→ **TASK TO COMPLETE**: Write out the lines below, starting with the line that contains "implementação do BIM" and going on through the line that contains "sim uma necessidade".

→ **Saved entries**:
=====

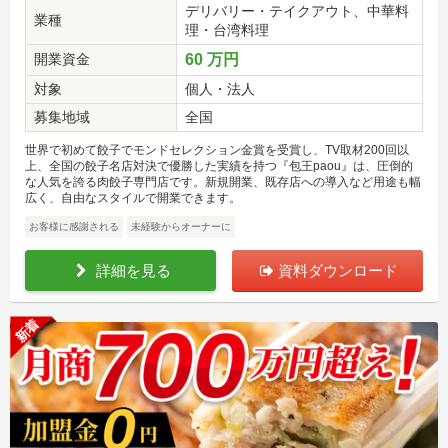
デリバリー・テイクアウト、中華料
業種
理・台湾料理
開業資金
60 万円
対象
個人・法人
募集地域
全国
世界で初めて餃子でモンドセレクション金賞を受賞し、TV取材200回以
上、全国の餃子名店対決で優勝した実績を持つ『包王paou』は、圧倒的
な人気を誇る肉餃子専門店です。新規開業、既存店への導入など用途も幅
広く、自由なスタイルで開業できます。
お客様に感謝される
未経験からオーナーに
詳細を見る
資料ダウンロード
新着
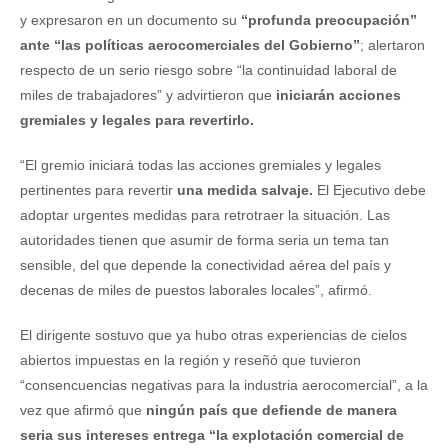
y expresaron en un documento su
“profunda preocupación”
ante “las políticas aerocomerciales del Gobierno”
; alertaron
respecto de un serio riesgo sobre “la continuidad laboral de
miles de trabajadores” y advirtieron que
iniciarán acciones
gremiales y legales para revertirlo.
“El gremio iniciará todas las acciones gremiales y legales
pertinentes para revertir
una medida salvaje.
El Ejecutivo debe
adoptar urgentes medidas para retrotraer la situación. Las
autoridades tienen que asumir de forma seria un tema tan
sensible, del que depende la conectividad aérea del país y
decenas de miles de puestos laborales locales”, afirmó.
El dirigente sostuvo que ya hubo otras experiencias de cielos
abiertos impuestas en la región y reseñó que tuvieron
“consencuencias negativas para la industria aerocomercial”, a la
vez que afirmó que
ningún país que defiende de manera
seria sus intereses entrega “la explotación comercial de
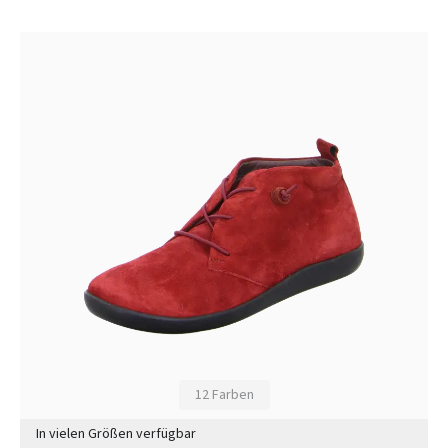
12 Farben
In vielen Größen verfügbar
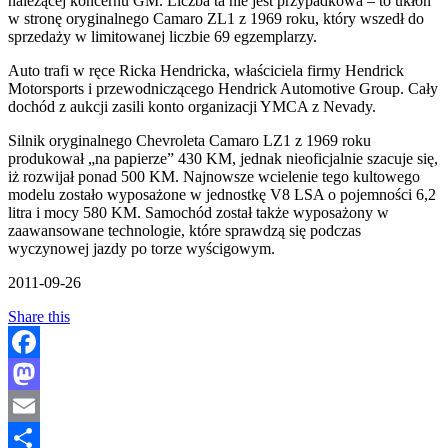
należącej koncernu GM. Liczba ta nie jest przypadkowa – to ukłon
w stronę oryginalnego Camaro ZL1 z 1969 roku, który wszedł do
sprzedaży w limitowanej liczbie 69 egzemplarzy.
Auto trafi w ręce Ricka Hendricka, właściciela firmy Hendrick
Motorsports i przewodniczącego Hendrick Automotive Group. Cały
dochód z aukcji zasili konto organizacji YMCA z Nevady.
Silnik oryginalnego Chevroleta Camaro LZ1 z 1969 roku
produkował „na papierze” 430 KM, jednak nieoficjalnie szacuje się,
iż rozwijał ponad 500 KM. Najnowsze wcielenie tego kultowego
modelu zostało wyposażone w jednostkę V8 LSA o pojemności 6,2
litra i mocy 580 KM. Samochód został także wyposażony w
zaawansowane technologie, które sprawdzą się podczas
wyczynowej jazdy po torze wyścigowym.
2011-09-26
Share this
Facebook
Mastodon
Email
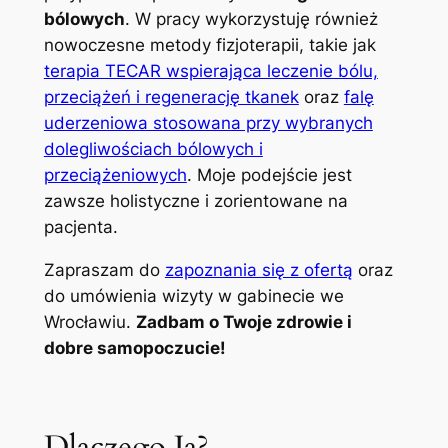
bólowych
. W pracy wykorzystuję również
nowoczesne metody fizjoterapii, takie jak
terapia TECAR wspierająca leczenie bólu,
przeciążeń i regenerację tkanek
oraz
falę
uderzeniowa stosowana przy wybranych
dolegliwościach bólowych i
przeciążeniowych
. Moje podejście jest
zawsze holistyczne i zorientowane na
pacjenta.
Zapraszam do
zapoznania się z ofertą
oraz
do umówienia wizyty w gabinecie we
Wrocławiu.
Zadbam o Twoje zdrowie i
dobre samopoczucie!
Dlaczego Ja?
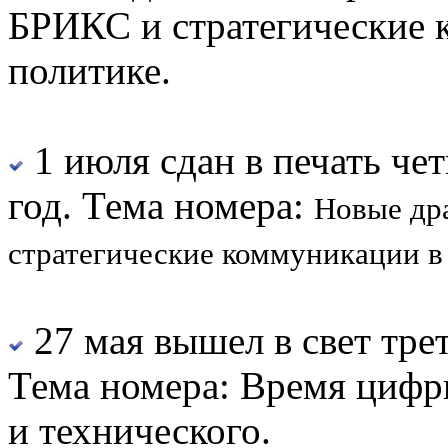
БРИКС и стратегические 
политике.
1 июля сдан в печать
чет
год. Тема номера:
Новые др
стратегические коммуникации в
27 мая вышел в свет тре
Тема номера: Время цифр
и технического.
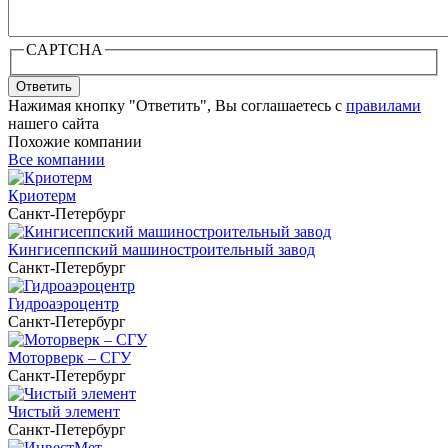
CAPTCHA
Ответить
Нажимая кнопку "Ответить", Вы соглашаетесь с
правилами
нашего сайта
Похожие компании
Все компании
Криотерм
Санкт-Петербург
Кингисеппский машиностроительный завод
Санкт-Петербург
Гидроаэроцентр
Санкт-Петербург
Моторверк – СГУ
Санкт-Петербург
Чистый элемент
Санкт-Петербург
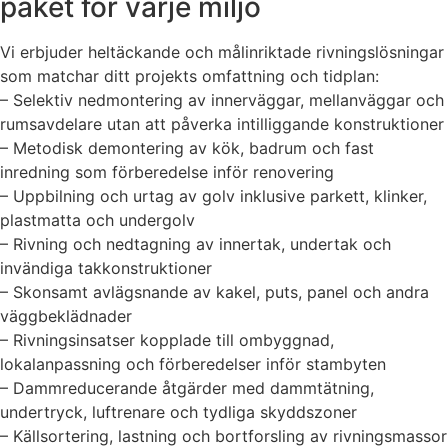
paket för varje miljö
Vi erbjuder heltäckande och målinriktade rivningslösningar
som matchar ditt projekts omfattning och tidplan:
– Selektiv nedmontering av innerväggar, mellanväggar och
rumsavdelare utan att påverka intilliggande konstruktioner
– Metodisk demontering av kök, badrum och fast
inredning som förberedelse inför renovering
– Uppbilning och urtag av golv inklusive parkett, klinker,
plastmatta och undergolv
– Rivning och nedtagning av innertak, undertak och
invändiga takkonstruktioner
– Skonsamt avlägsnande av kakel, puts, panel och andra
väggbeklädnader
– Rivningsinsatser kopplade till ombyggnad,
lokalanpassning och förberedelser inför stambyten
– Dammreducerande åtgärder med dammtätning,
undertryck, luftrenare och tydliga skyddszoner
– Källsortering, lastning och bortforsling av rivningsmassor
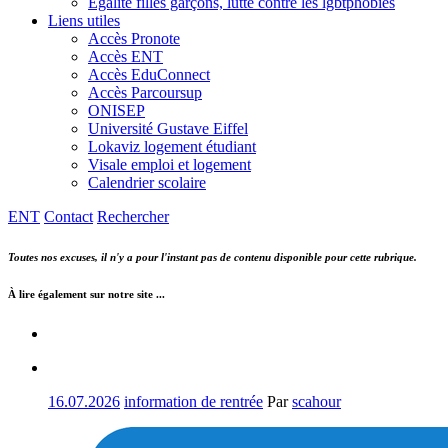
Egalité filles garçons, lutte contre les lgbtphobies
Liens utiles
Accès Pronote
Accès ENT
Accès EduConnect
Accès Parcoursup
ONISEP
Université Gustave Eiffel
Lokaviz logement étudiant
Visale emploi et logement
Calendrier scolaire
ENT
Contact
Rechercher
Toutes nos excuses, il n'y a pour l'instant pas de contenu disponible pour cette rubrique.
À lire également sur notre site ...
16.07.2026
information de rentrée
Par
scahour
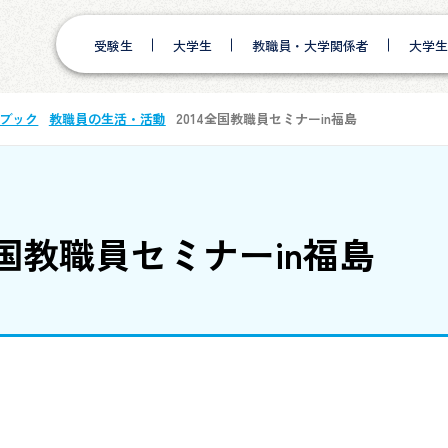
受験生
大学生
教職員・大学関係者
大学生
ブック
教職員の生活・活動
2014全国教職員セミナーin福島
全国教職員セミナーin福島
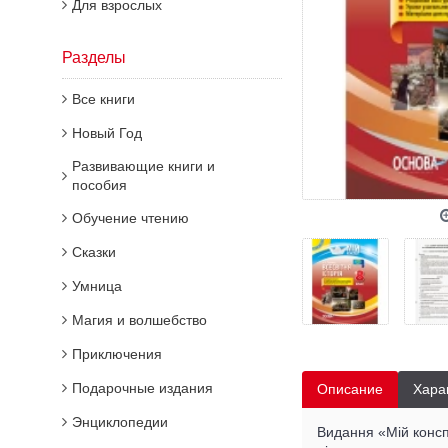
Для взрослых
Разделы
Все книги
Новый Год
Развивающие книги и
пособия
Обучение чтению
Сказки
Умница
Магия и волшебство
Приключения
Подарочные издания
Описание
Хара
Энциклопедии
Видання «Мій конспе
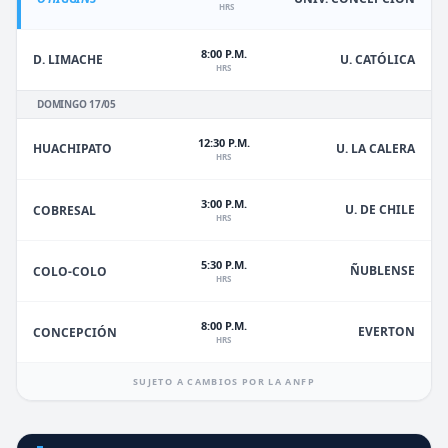
HRS
8:00 P.M.
D. LIMACHE
U. CATÓLICA
HRS
DOMINGO 17/05
12:30 P.M.
HUACHIPATO
U. LA CALERA
HRS
3:00 P.M.
U. DE CHILE
COBRESAL
HRS
5:30 P.M.
ÑUBLENSE
COLO-COLO
HRS
8:00 P.M.
EVERTON
CONCEPCIÓN
HRS
SUJETO A CAMBIOS POR LA ANFP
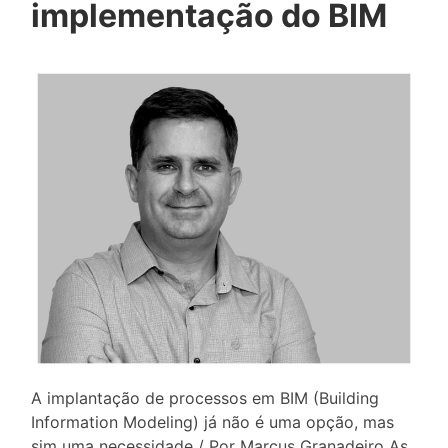
implementação do BIM
A implantação de processos em BIM (Building
Information Modeling) já não é uma opção, mas
sim uma necessidade / Por Marcus Granadeiro As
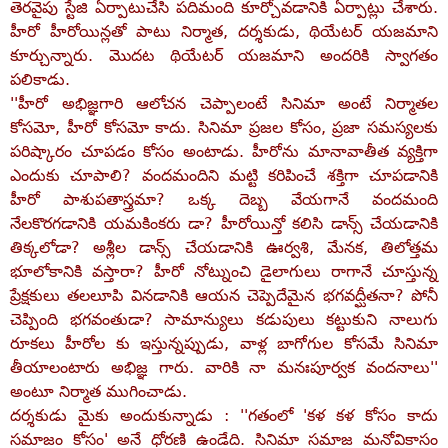
తెరవైపు స్టేజి ఏర్పాటుచేసి పదిమంది కూర్చోవడానికి ఏర్పాట్లు చేశారు.
హీరో హీరోయిన్లతో పాటు నిర్మాత, దర్శకుడు, థియేటర్‌ యజమాని
కూర్చున్నారు. మొదట థియేటర్‌ యజమాని అందరికి స్వాగతం
పలికాడు.
''హీరో అభిజ్ఞగారి ఆలోచన చెప్పాలంటే సినిమా అంటే నిర్మాతల
కోసమో, హీరో కోసమో కాదు. సినిమా ప్రజల కోసం, ప్రజా సమస్యలకు
పరిష్కారం చూపడం కోసం అంటాడు. హీరోను మానావాతీత వ్యక్తిగా
ఎందుకు చూపాలి? వందమందిని మట్టి కరిపించే శక్తిగా చూపడానికి
హీరో పాశుపతాస్త్రమా? ఒక్క దెబ్బ వేయగానే వందమంది
నేలకొరగడానికి యమకింకరు డా? హీరోయిన్తో కలిసి డాన్స్‌ చేయడానికి
తిక్కలోడా? అశ్లీల డాన్స్‌ చేయడానికి ఊర్వశి, మేనక, తిలోత్తమ
భూలోకానికి వస్తారా? హీరో నోట్నుంచి డైలాగులు రాగానే చూస్తున్న
ప్రేక్షకులు తలలూపి వినడానికి ఆయన చెప్పెదేమైన భగవద్ఘీతనా? పోనీ
చెప్పింది భగవంతుడా? సామాన్యులు కడుపులు కట్టుకుని నాలుగు
రూకలు హీరోల కు ఇస్తున్నప్పుడు, వాళ్ల బాగోగుల కోసమే సినిమా
తీయాలంటారు అభిజ్ఞ గారు. వారికి నా మనఃపూర్వక వందనాలు''
అంటూ నిర్మాత ముగించాడు.
దర్శకుడు మైకు అందుకున్నాడు : ''గతంలో 'కళ కళ కోసం కాదు
సమాజం కోసం' అనే ధోరణి ఉండేది. సినిమా సమాజ మనోవికాసం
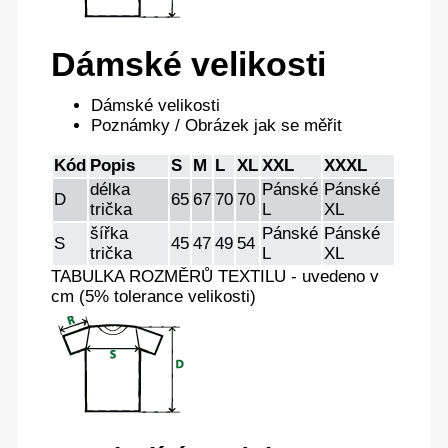
Dámské velikosti
Dámské velikosti
Poznámky / Obrázek jak se měřit
Kód
Popis
S
M
L
XL
XXL
XXXL
délka
Pánské
Pánské
D
65
67
70
70
trička
L
XL
šířka
Pánské
Pánské
S
45
47
49
54
trička
L
XL
TABULKA ROZMĚRŮ TEXTILU - uvedeno v
cm (5% tolerance velikosti)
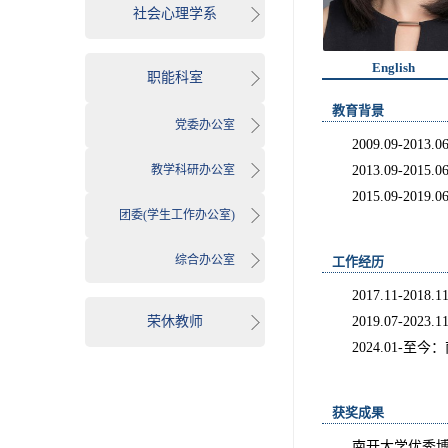
社会心理学系
English
职能科室
教育背景
党委办公室
2009.09-2
教学科研办公室
2013.09-20
2015.09-20
团委(学生工作办公室)
综合办公室
工作经历
2017.11-2
荣休教师
2019.07-2
2024.01-
获奖成果
南开大学优秀博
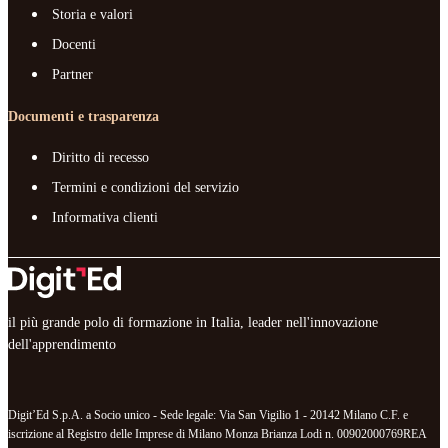
Storia e valori
Docenti
Partner
Documenti e trasparenza
Diritto di recesso
Termini e condizioni del servizio
Informativa clienti
il più grande polo di formazione in Italia, leader nell'innovazione
dell'apprendimento
Digit’Ed S.p.A. a Socio unico - Sede legale: Via San Vigilio 1 - 20142 Milano C.F. e
iscrizione al Registro delle Imprese di Milano Monza Brianza Lodi n. 00902000769REA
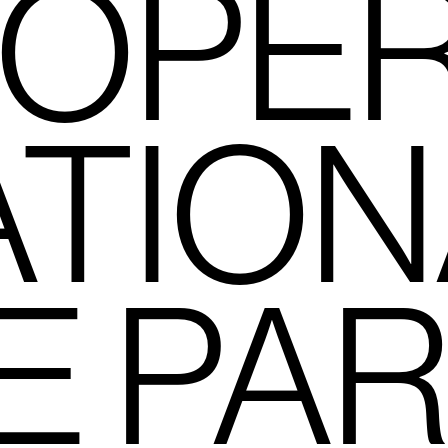
 OPÉ
ATION
E PAR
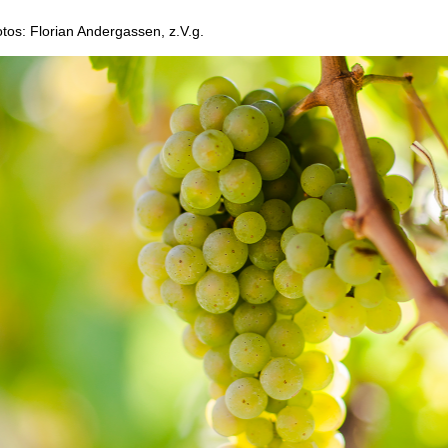
otos: Florian Andergassen, z.V.g.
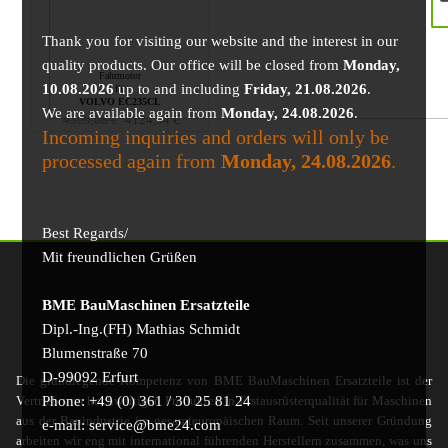
Thank you for visiting our website and the interest in our
quality products. Our office will be closed from
Monday,
Fahrmotor
10.08.2026
up to and including
Friday, 21.08.2026
.
für
VOLVO EC235CL
We are available again from
Monday, 24.08.2026
.
4369,68
€
4124,54
€
Incoming inquiries and orders will only be
processed again from
Monday, 24.08.2026
.
Best Regards/
Mit freundlichen Grüßen
BME BauMaschinen Ersatzteile
Dipl.-Ing.(FH) Mathias Schmidt
Blumenstraße 70
D-99092 Erfurt
Die grundlegende Kompetenz von BME BauMaschinen Ersatzteile ist der
Phone: +49 (0) 361 / 30 25 81 24
Vertrieb von hochwertigen Produkten in Erstausrüsterqualität für Maschinen
aus der Bauindustrie im gesamteuropäischen Raum. Seit unserer Gründung
e-mail: service@bme24.com
arbeiten wir eng mit international führenden Herstellern zusammen, was uns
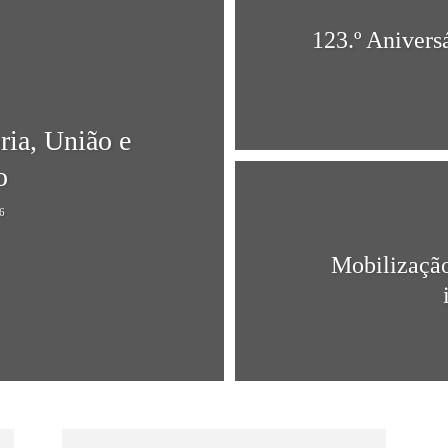
123.º Anivers
ria, União e
o
6
Mobilização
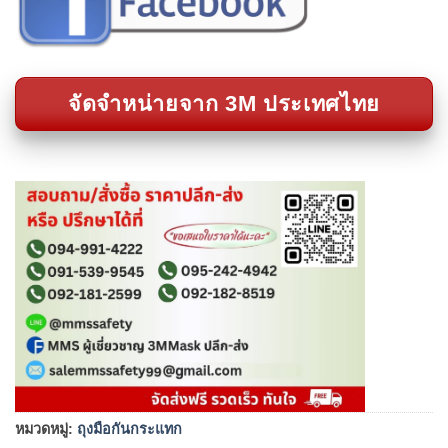
จัดจำหน่ายจาก 3M ประเทศไทย
หมวดหมู่:
ถุงมือกันกระแทก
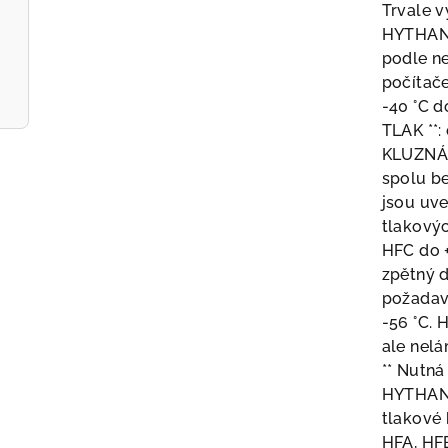
Trvale v
HYTHA
podle ne
počítač
-40 °C d
TLAK **:
KLUZNÁ 
spolu be
jsou uve
tlakovýc
HFC do +
zpětný d
požadavc
-56 °C.
ale nelá
** Nutná
HYTHA
tlakové 
HFA, HF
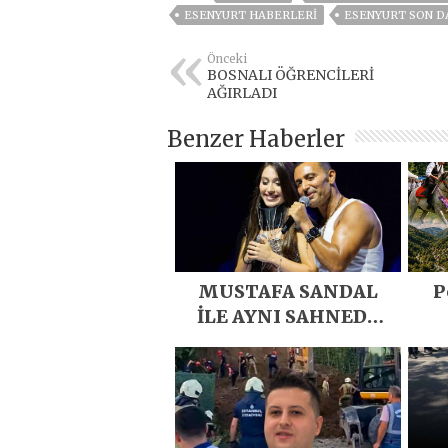
ESENYURT HABERLERI
ESENYURT SON D
Önceki
BOSNALI ÖĞRENCİLERİ
AĞIRLADI
Benzer Haberler
MUSTAFA SANDAL
P
İLE AYNI SAHNEDE
PARLADI
D
Eme
E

=====

→ **RESPONSE TO THIS TASK**:
implementação do BIM
A implantação de processos em BIM (Building
Information Modeling) já não é uma opção, mas
sim uma necessidade / Por Marcus Granadeiro As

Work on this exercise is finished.